While you can type HLA with classical techniques, the only really reliable way is really to use long reads.

Same applies to CYP enzyme superfamily, where variation is linked to some rare drug toxicity events for example.

We should all know our HLA and our CYP genotypes. Why 23andme does not even attempt to impute HLA is beyond my understanding.

[heuermh]

Totally agree! I would suggest adding KIR as well. Curious what your background/interest is?

I have consulted to National Marrow Donor Program/Be The Match [0] off and on for several years. There are typing labs using long reads but most reporting/matching/analysis is still performed at the nomenclature level [1].
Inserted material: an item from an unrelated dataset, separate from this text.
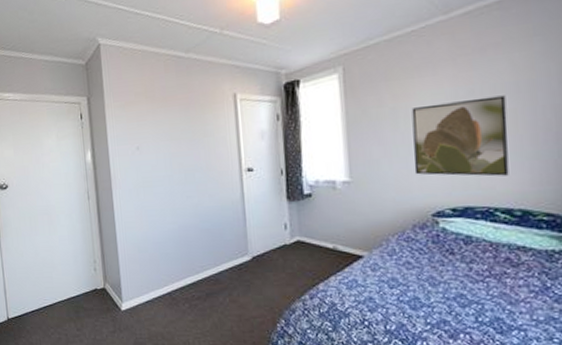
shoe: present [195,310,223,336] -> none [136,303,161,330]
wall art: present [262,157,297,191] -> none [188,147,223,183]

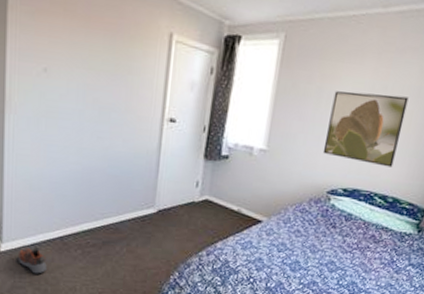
shoe: none [136,303,161,330] -> present [17,246,47,274]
I hope in the near future we'll be able to simply assemble the entire MHC for each sample, as messy as it might be, see e.g., "A diploid assembly-based benchmark for variants in the major histocompatibility complex" [2].

[0] https://bethematch.org [1] https://www.ebi.ac.uk/ipd/imgt/hla [2] https://www.nature.com/articles/s41467-020-18564-9

[nextos]

Sure! KIR and HLA-C are also really important.

But we know less associations about them. Same applies to TCR genes. A chicken-and-egg problem, we need good massive GWAS to find out.

My background is in CS, AI and statistics. But I've done lots of graduate research in genetics and epigenetics. I'm very interested in understanding the interactions between HLA and commensal / pathogen epitopes in health & disease. Also in vaccine design.

How about you? I can see from your posts you are with the Big Data Genomics team at UC Berkeley AMPLab.